Here's a tip for you guys.....if you go to a place like Menards (where I shop, but Lowes, Home Depot, etc) don't buy "singles" of nuts & bolts, look at the packages of 5-10.

They wanted over $1 each for the SS bolts, I got a 4 or 5 pack for $2. Same with the nuts.
 
i recently learned that you are not supposed to use stainless due to some hazardous gassing.
an excerpt from an article i read.
** Note ** Stainless steel can be used because this material seems to last longer and cleans easier. BUT, concerns have been raised which propose that as the electrode breaks down, the chromium in stainless steel becomes a compound (hexavalent chromium) which ends up in the liquid (or as a gas in the bubbles) and there is the potential for the mist from the bath to become airborne and inhaled.
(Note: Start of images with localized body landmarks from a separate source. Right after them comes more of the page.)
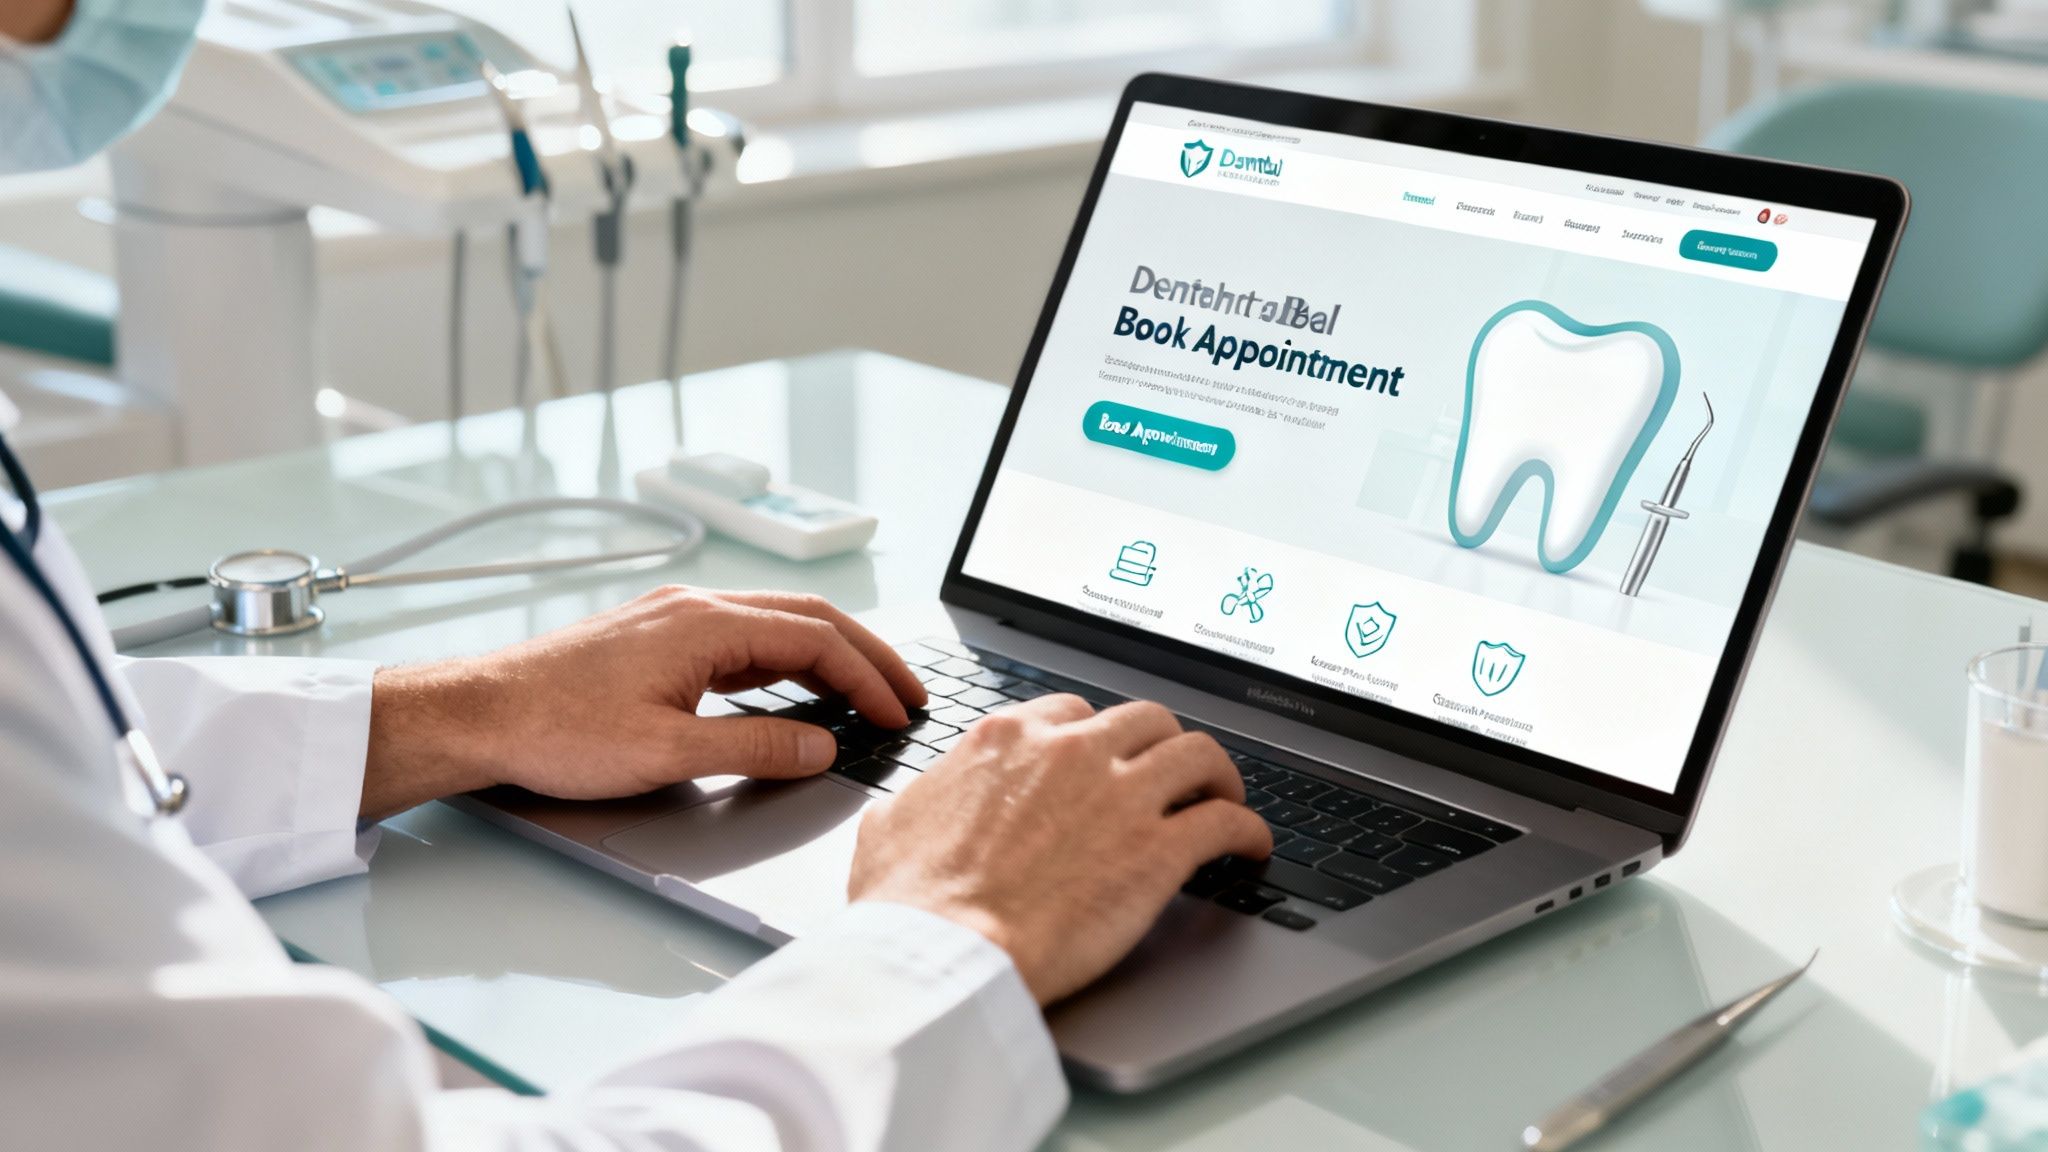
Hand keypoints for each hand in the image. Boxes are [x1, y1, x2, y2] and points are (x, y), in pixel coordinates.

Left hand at [361, 586, 926, 818]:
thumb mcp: (666, 752)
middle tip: (907, 696)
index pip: (815, 641)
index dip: (867, 680)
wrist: (477, 714)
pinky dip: (787, 659)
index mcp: (705, 624)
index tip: (898, 714)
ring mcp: (675, 618)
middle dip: (866, 657)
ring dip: (829, 655)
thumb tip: (821, 745)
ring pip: (777, 624)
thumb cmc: (554, 729)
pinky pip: (744, 637)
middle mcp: (696, 607)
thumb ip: (754, 746)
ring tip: (865, 692)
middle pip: (808, 619)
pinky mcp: (657, 637)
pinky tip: (794, 688)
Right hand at [848, 694, 1271, 1004]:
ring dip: (1217, 774)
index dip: (1096, 739)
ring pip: (1198, 753)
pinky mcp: (1158, 850)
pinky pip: (1226, 821)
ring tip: (1224, 797)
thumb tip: (909, 806)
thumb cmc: (910, 902)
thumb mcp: (889, 827)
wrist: (943, 951)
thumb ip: (913, 801)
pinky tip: (1252, 847)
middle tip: (1170, 774)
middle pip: (1144, 720)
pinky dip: (1248, 829)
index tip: (1106, 761)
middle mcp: (1069, 752)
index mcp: (1006, 739)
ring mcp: (1119, 795)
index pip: (1071, 714)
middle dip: (1162, 744)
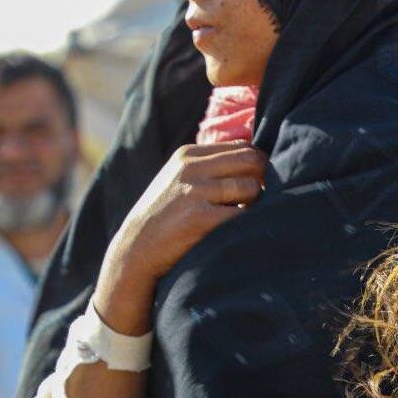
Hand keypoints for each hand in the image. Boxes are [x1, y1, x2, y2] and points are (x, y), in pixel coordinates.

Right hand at [95, 142, 266, 333]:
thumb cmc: (168, 217)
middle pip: (252, 161)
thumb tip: (261, 162)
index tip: (255, 186)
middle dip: (262, 181)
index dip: (257, 168)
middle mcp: (190, 168)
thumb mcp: (182, 180)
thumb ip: (213, 167)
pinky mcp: (199, 219)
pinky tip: (235, 233)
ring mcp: (193, 192)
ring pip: (252, 188)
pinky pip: (243, 216)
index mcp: (188, 155)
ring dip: (255, 206)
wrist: (135, 251)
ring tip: (238, 219)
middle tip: (255, 202)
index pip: (243, 147)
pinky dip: (247, 225)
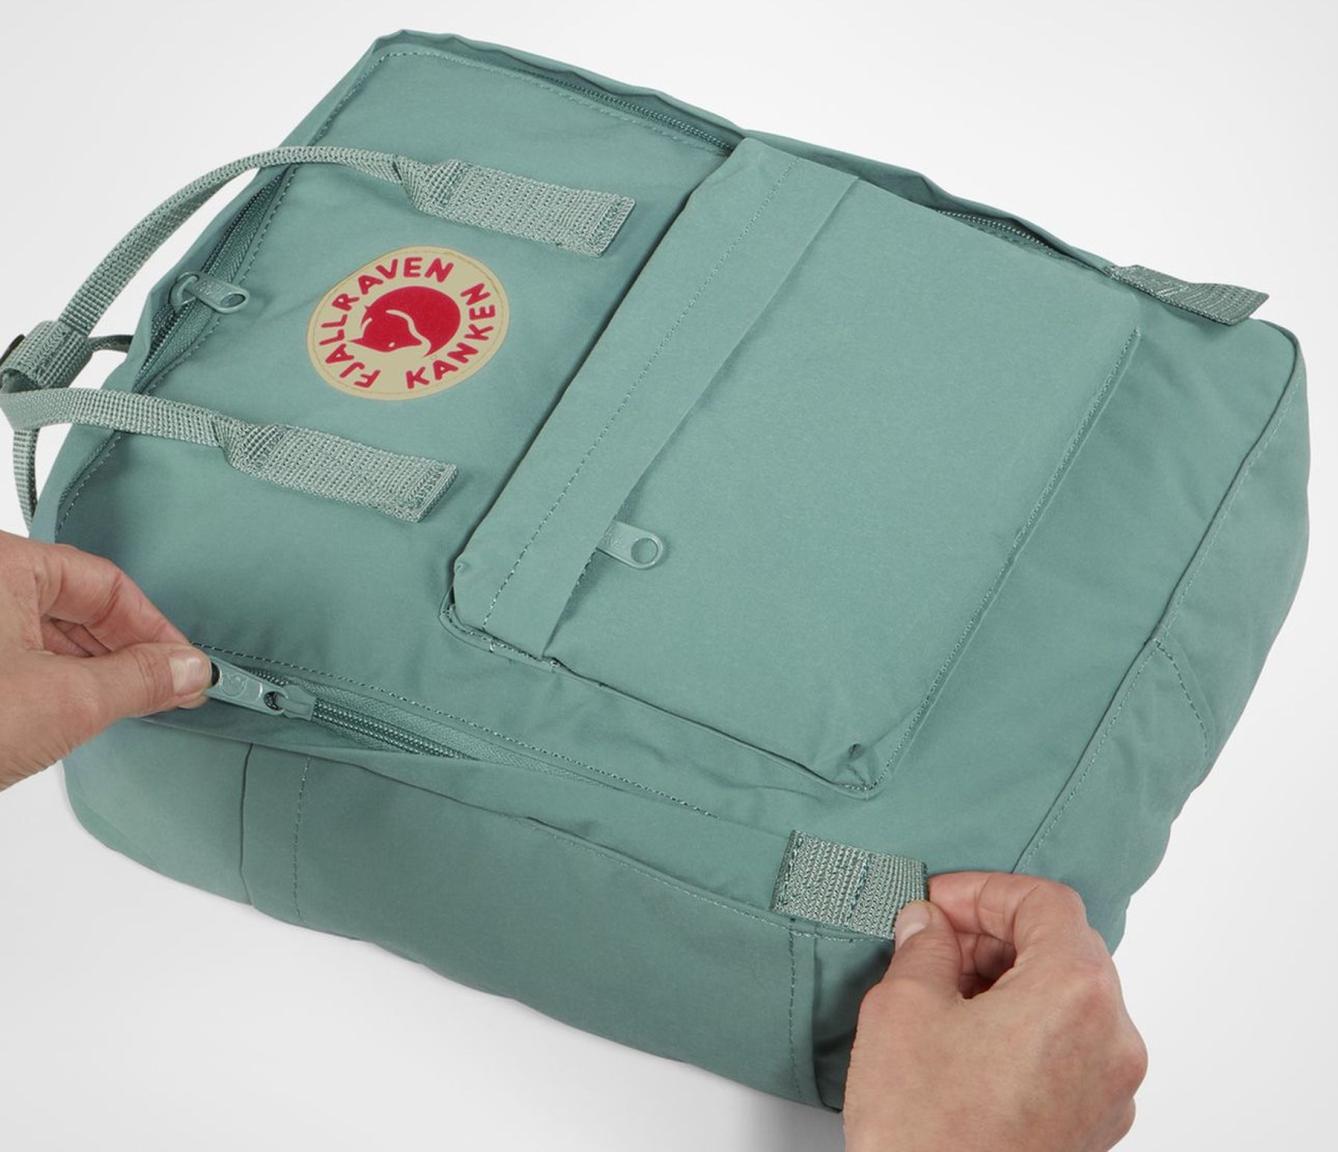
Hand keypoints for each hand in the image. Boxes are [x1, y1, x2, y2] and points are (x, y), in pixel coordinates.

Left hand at [0, 531, 212, 789]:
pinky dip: (51, 679)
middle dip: (124, 650)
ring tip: (125, 705)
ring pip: (41, 630)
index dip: (154, 628)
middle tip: (167, 690)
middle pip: (73, 603)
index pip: (104, 583)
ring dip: (90, 668)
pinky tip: (74, 709)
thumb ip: (140, 680)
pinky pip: (13, 653)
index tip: (184, 666)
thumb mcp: (65, 703)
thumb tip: (187, 670)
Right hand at [844, 873, 1146, 1151]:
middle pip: (1064, 947)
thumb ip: (922, 949)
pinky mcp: (1091, 1124)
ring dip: (1008, 978)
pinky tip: (964, 1036)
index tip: (938, 904)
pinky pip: (1068, 1045)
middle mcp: (1112, 1038)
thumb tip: (928, 927)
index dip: (984, 891)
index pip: (1046, 902)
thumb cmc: (928, 1131)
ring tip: (940, 990)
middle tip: (932, 941)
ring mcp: (1109, 1088)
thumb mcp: (902, 1010)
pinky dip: (1023, 1023)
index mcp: (1076, 993)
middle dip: (993, 934)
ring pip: (1068, 997)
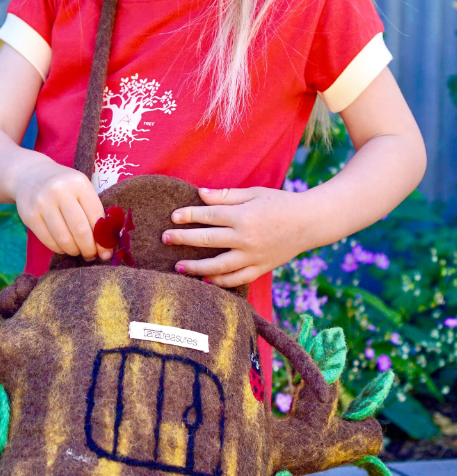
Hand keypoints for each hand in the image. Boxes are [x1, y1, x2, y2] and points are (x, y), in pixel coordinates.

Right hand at [12, 159, 112, 260]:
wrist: (30, 174)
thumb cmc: (63, 186)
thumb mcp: (81, 189)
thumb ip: (94, 212)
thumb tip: (107, 245)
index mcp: (79, 183)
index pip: (97, 217)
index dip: (103, 240)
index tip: (106, 252)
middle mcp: (60, 191)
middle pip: (80, 230)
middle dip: (89, 249)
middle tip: (91, 255)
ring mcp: (42, 203)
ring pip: (64, 239)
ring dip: (74, 251)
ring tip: (77, 251)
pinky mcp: (29, 215)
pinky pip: (48, 241)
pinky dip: (59, 249)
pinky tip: (63, 247)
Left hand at [162, 187, 312, 287]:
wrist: (310, 223)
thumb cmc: (280, 203)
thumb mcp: (254, 193)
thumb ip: (226, 196)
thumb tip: (200, 194)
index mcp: (243, 216)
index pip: (208, 216)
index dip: (188, 216)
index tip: (173, 217)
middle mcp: (246, 238)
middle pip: (207, 240)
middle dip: (183, 239)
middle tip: (165, 239)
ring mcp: (253, 257)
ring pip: (218, 267)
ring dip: (195, 267)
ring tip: (178, 266)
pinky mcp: (260, 269)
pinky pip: (236, 279)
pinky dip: (219, 282)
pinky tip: (204, 280)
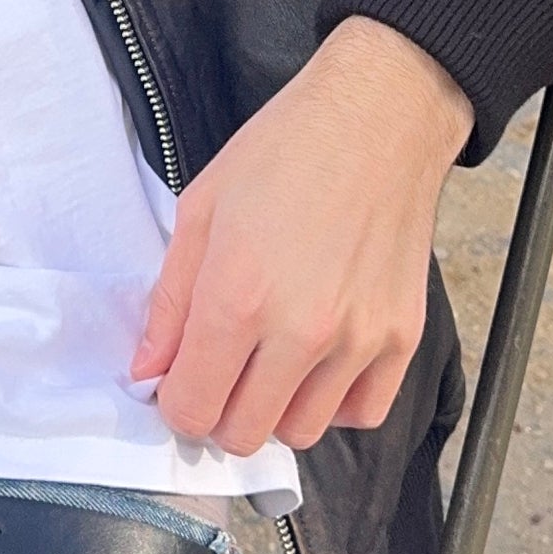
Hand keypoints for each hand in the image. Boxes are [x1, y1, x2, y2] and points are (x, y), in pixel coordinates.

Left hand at [130, 17, 469, 454]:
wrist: (378, 119)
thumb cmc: (284, 152)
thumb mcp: (201, 211)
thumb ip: (169, 302)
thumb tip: (149, 369)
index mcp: (238, 297)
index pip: (191, 408)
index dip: (175, 401)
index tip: (179, 380)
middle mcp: (301, 331)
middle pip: (243, 434)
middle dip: (219, 412)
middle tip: (221, 372)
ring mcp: (359, 340)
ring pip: (302, 432)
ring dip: (276, 410)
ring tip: (271, 363)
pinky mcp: (404, 337)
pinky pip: (363, 413)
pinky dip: (334, 403)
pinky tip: (318, 365)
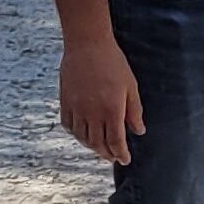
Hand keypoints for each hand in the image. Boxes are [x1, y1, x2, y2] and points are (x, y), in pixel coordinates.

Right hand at [59, 28, 144, 166]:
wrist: (87, 44)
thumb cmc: (113, 62)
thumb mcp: (130, 86)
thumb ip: (134, 111)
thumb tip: (139, 131)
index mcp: (111, 109)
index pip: (116, 141)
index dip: (121, 153)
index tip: (125, 160)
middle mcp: (92, 113)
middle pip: (98, 143)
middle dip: (107, 154)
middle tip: (113, 158)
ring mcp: (77, 108)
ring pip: (82, 137)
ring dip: (92, 147)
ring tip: (100, 149)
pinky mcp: (65, 101)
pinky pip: (68, 125)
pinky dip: (76, 134)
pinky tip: (83, 135)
LONG TERM exposure to the skin has been related to skin disorders and LONG TERM inhalation of fumes has been linked to lung cancer.
HOWEVER, the US Occupational Safety & Health Administration has a considerable write-up on Hexavalent Chromium (CrVI) and say CrVI is produced from the high tempertures produced when welding, grinding or melting stainless steel or other metals containing chromium. This has been echoed by people I have spoken to about this, all experienced, qualified PhD Chemists and Materials Engineers. I now believe that the temperatures that occur with electrolysis as described herein are not nearly high enough to pose a risk. If you disagree, send documentation written by qualified experts that address the process of electrolysis in a water bath. Heresay and rumours just don't cut it.
 
I have read about this several times. I have read research that shows that the electrolysis like we are using does not generate enough current to break down the stainless steel. If you read the second half of the info that you quoted it said that welding, grinding, etc can cause problems but electrolysis does not cause a problem. I know people from the Griswold and Wagner Society who have sent samples of water from their lye baths to labs and have never had CrVI detected.
 
OK..I have made my unit and its working! My question is what is your solution? I started using a salt solution and it worked good. Then I read about the arm and hammer laundry (sodium carbonate) the salt is way better. I think I may need to get the concentration better. Can anyone help me out saving the expirements.
 
I have read about this several times. I have read research that shows that the electrolysis like we are using does not generate enough current to break down the stainless steel. If you read the second half of the info that you quoted it said that welding, grinding, etc can cause problems but electrolysis does not cause a problem. I know people from the Griswold and Wagner Society who have sent samples of water from their lye baths to labs and have never had CrVI detected.
thats good to hear... i was wanting to use one.
 
OK..I have made my unit and its working! My question is what is your solution? I started using a salt solution and it worked good. Then I read about the arm and hammer laundry (sodium carbonate) the salt is way better. I think I may need to get the concentration better. Can anyone help me out saving the expirements.

I just added some, maybe a level teaspoon? I haven't done enough to say. I just threw this one together out of boredom.
 
1 tablespoon per gallon is the recommendation for the sodium carbonate. It doesn't have to be exact but if it is too low then you wont get enough current to the piece. If you add way too much the the solution will absord too much of the current and won't be as efficient.